Mor’s career took a major turn in the early 1990s when he was one of the authors of the Congressionally mandated Minimum Data Set (MDS), a national system for collecting data on the condition of patients in all U.S. nursing homes. He found his real calling in 1998 when, by law, all that MDS data became digital and much more accessible and useful to scientists like himself.

“For MDS,” Mor explained, “nurses and other people do the assessment of the residents, mostly asking about function, walking, cognitive functioning, physical functioning or confusion. This gives you very useful information for deciding what kinds of services and issues older people need addressed. It’s the kind of information clearly necessary for care planning and decision support.”

“In 1999,” he continued, “I began pulling together the mandatory MDS data from nursing homes and Medicare claims; we could link those records to figure out where people were on every given day and we could also link the information to what doctor, what nursing home, what hospital was seeing them and that becomes an aggregate.”

Admission measures

“From that,” Mor said,  “we could actually describe the providers in terms of how many people they served. That gave us the measure of how many admissions per bed, which provided a sense of what the ‘turn rate’ was in a given nursing home. A place that has only one admission every three or four months is very different than a place that has five, six, eight admissions every week. The latter looks more like a hospital, the former looks more like a residence. That’s a big difference. And then we can actually create aggregates of that at the population level. So we could say Pittsburgh looks different than Philadelphia looks different than Houston in terms of people’s experiences in long-term care and in post-acute care from place to place.”

“So, now we have nursing home assessments, home care assessments, rehab assessments, and then from Medicare we get the hospital claims, we get the nursing home claims, we get the doctor claims, and also, since 2006 when the Medicare Modernization Act and Part D took effect, we know exactly what drugs most people are receiving. Now all of that can be linked together to a record that the Medicare people have available called an enrollment record, and all of those data can then be put together into an integrated database that has real potential,” Mor said.

‘The limits are your imagination’

“The question is what do you do with all that stuff?,” Mor asked. “I’ve many times told students and fellows and junior faculty, ‘literally the limits are your imagination.’ A young economics PhD student was taking my course last year and she was very interested in environmental health and the water problem catastrophe in Flint, Michigan. So, she worked with a dataset that didn’t have as much detail as I had and she was able to detect an increase in hospitalizations for a particular kidney condition in the hospitals in that area based on whether you were in this county or some other matched counties. And I said ‘Oh, what you really want to do is you want to have the zip code data or the nine digit zip code data where people exactly live because they show which households were exposed and which households weren’t exposed.’ That’s what she’s doing for her dissertation. I would have never in a billion years thought of that exact question but it’s really good, it’s very topical, and it’s great. So that’s the kind of things you can do with these kinds of data.”

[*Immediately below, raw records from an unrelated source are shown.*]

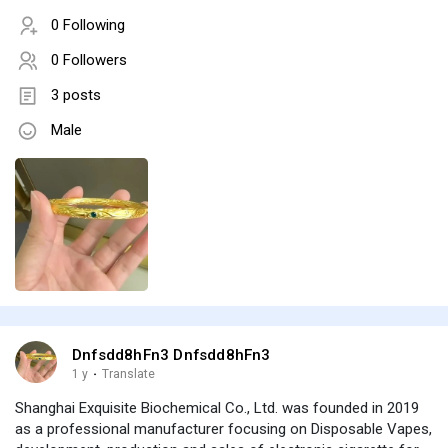
0 Following
0 Followers
3 posts
Male
Dnfsdd8hFn3 Dnfsdd8hFn3
1 y
·
Translate
Shanghai Exquisite Biochemical Co., Ltd. was founded in 2019
as a professional manufacturer focusing on Disposable Vapes,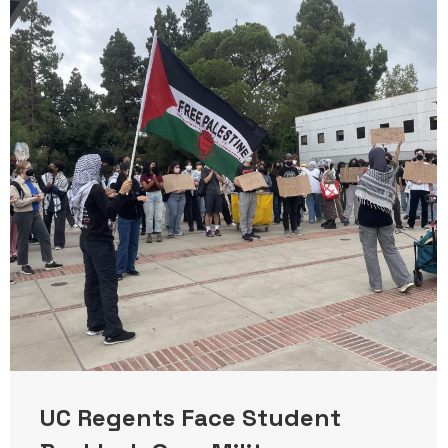
UC Regents Face Student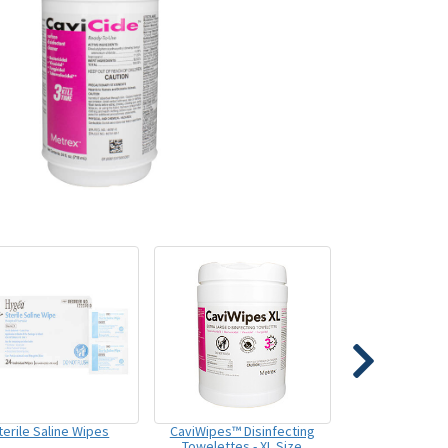
terile Saline Wipes
CaviWipes™ Disinfecting
Towelettes - XL Size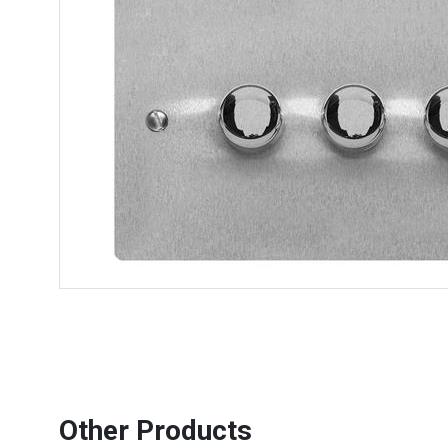
Other Products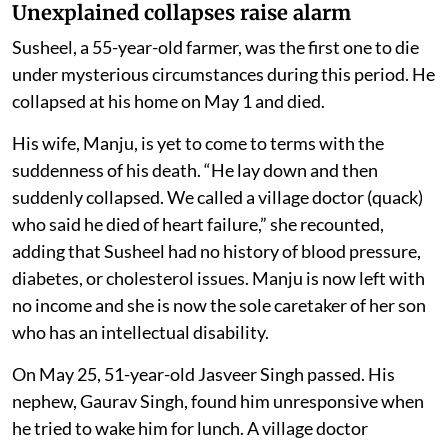
Unexplained collapses raise alarm
Susheel, a 55-year-old farmer, was the first one to die
under mysterious circumstances during this period. He
collapsed at his home on May 1 and died.
His wife, Manju, is yet to come to terms with the
suddenness of his death. “He lay down and then
suddenly collapsed. We called a village doctor (quack)
who said he died of heart failure,” she recounted,
adding that Susheel had no history of blood pressure,
diabetes, or cholesterol issues. Manju is now left with
no income and she is now the sole caretaker of her son
who has an intellectual disability.
On May 25, 51-year-old Jasveer Singh passed. His
nephew, Gaurav Singh, found him unresponsive when
he tried to wake him for lunch. A village doctor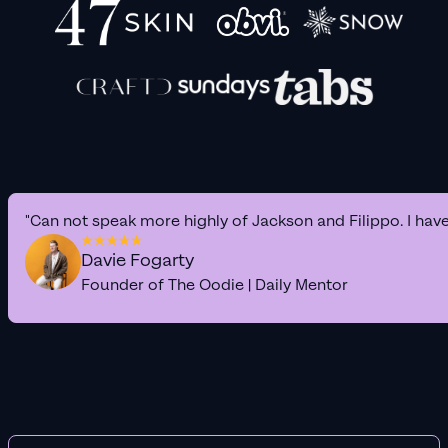
"Can not speak more highly of Jackson and Filippo. I hav
Davie Fogarty
Founder of The Oodie | Daily Mentor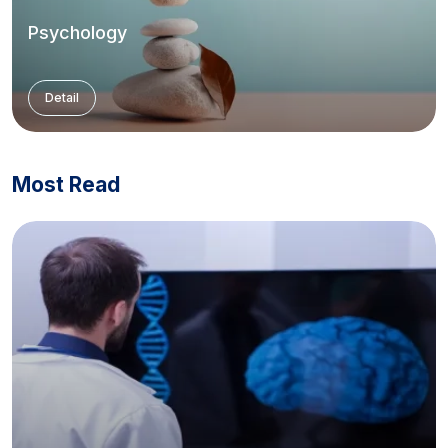
Psychology
Detail
Most Read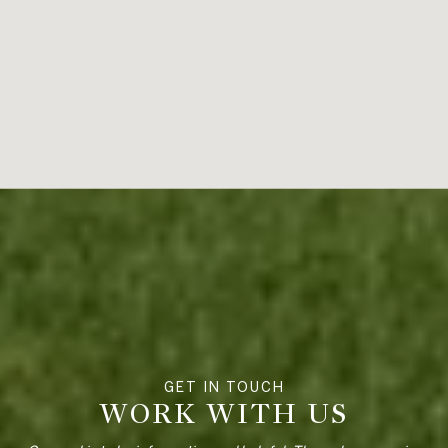
WORK WITH US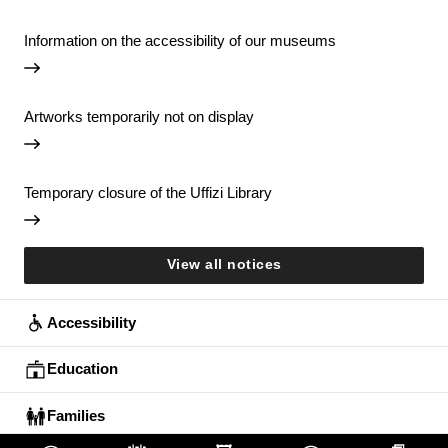
Information on the accessibility of our museums
Artworks temporarily not on display
Temporary closure of the Uffizi Library
View all notices
Accessibility
Education
Families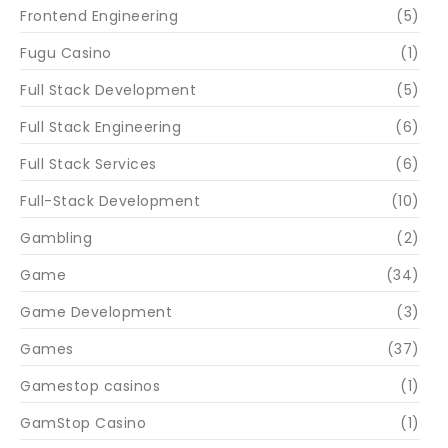
Frontend Engineering
(5)
Fugu Casino
(1)
Full Stack Development
(5)
Full Stack Engineering
(6)
Full Stack Services
(6)
Full-Stack Development
(10)
Gambling
(2)
Game
(34)
Game Development
(3)
Games
(37)
Gamestop casinos
(1)
GamStop Casino
(1)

“I believe the frontier in the use of this kind of information structure,” Mor said, “is pragmatic cluster randomized clinical trials. That’s when you actually do clinical trials embedded in real healthcare systems with outcomes actually gathered as you’re intervening in a rigorous manner — which is often a complicated thing when you’re working in healthcare.”

David Grande, MD, MPA, Rachel Werner, MD, PhD, Vincent Mor, PhD, Mrs. Charles Leighton, Kristi Leighton, and Joanne Levy
At the Leighton Lecture are David Grande, MD, MPA, Associate Professor of Medicine and LDI Director of Policy; Rachel Werner, MD, PhD, Professor of Medicine at the Perelman School of Medicine and newly-named Executive Director of LDI; Vincent Mor, PhD, Brown University Professor of Health Services, Policy & Practice; Mrs. Charles LeightonKristi Leighton; and Joanne Levy, MBA, MCP, LDI Deputy Director.